Die Fahndung nach der seit dem 18.03.2019 vermissten 14-jährigen Rostockerin wird hiermit aufgehoben. Die Gesuchte wurde soeben (20.03.2019) wohlbehalten angetroffen.

Die Rostocker Polizei bedankt sich ausdrücklich für die Unterstützung bei der Suche nach der Vermissten.

Folgender Suchaufruf ist somit aufgehoben:

Öffentlichkeitsfahndung - vermisste 14 jährige aus Rostock Groß Klein

vermisste 14-jährige Samanta Fritzler aus Groß Klein Seit dem 18.03.2019 um 20.20 Uhr wird die 14 jährige Samanta Fritzler aus Rostock , Groß Klein, vermisst. Samanta ist aus der elterlichen Wohnung abgängig und seitdem unbekannten Aufenthaltes.
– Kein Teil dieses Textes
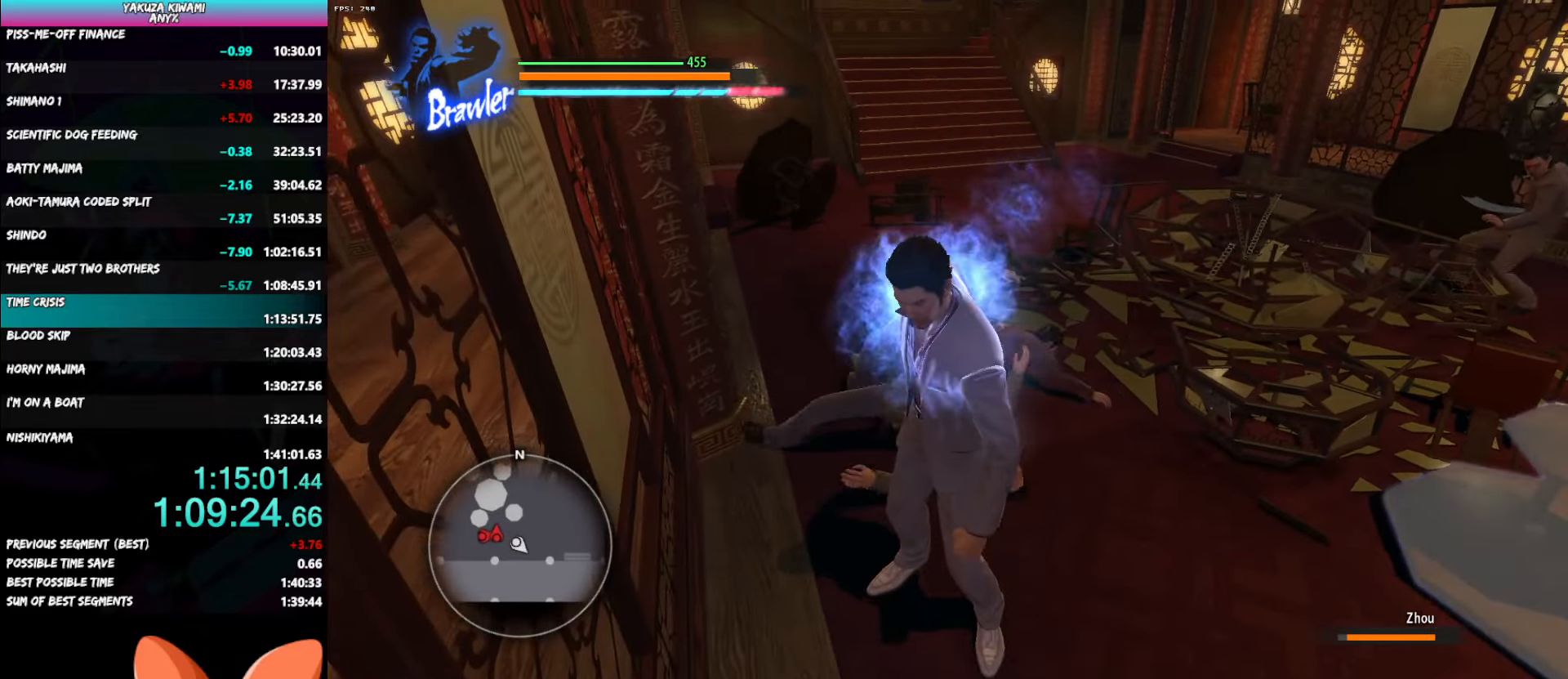
{"buttons": [], "left_stick": "down-right", "right_stick": "center", "button_events": []}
Für das Mädchen besteht derzeit keine gesundheitliche Gefährdung.
Personenbeschreibung: Samanta ist Relevante Hinweise, die zum Auffinden der 14 jährigen führen, nimmt das Polizeirevier Rostock Lichtenhagen unter (0381) 77070 sowie jede andere Polizeidienststelle entgegen. Gerne kann auch die Internetwache unter www.polizei.mvnet.de genutzt werden.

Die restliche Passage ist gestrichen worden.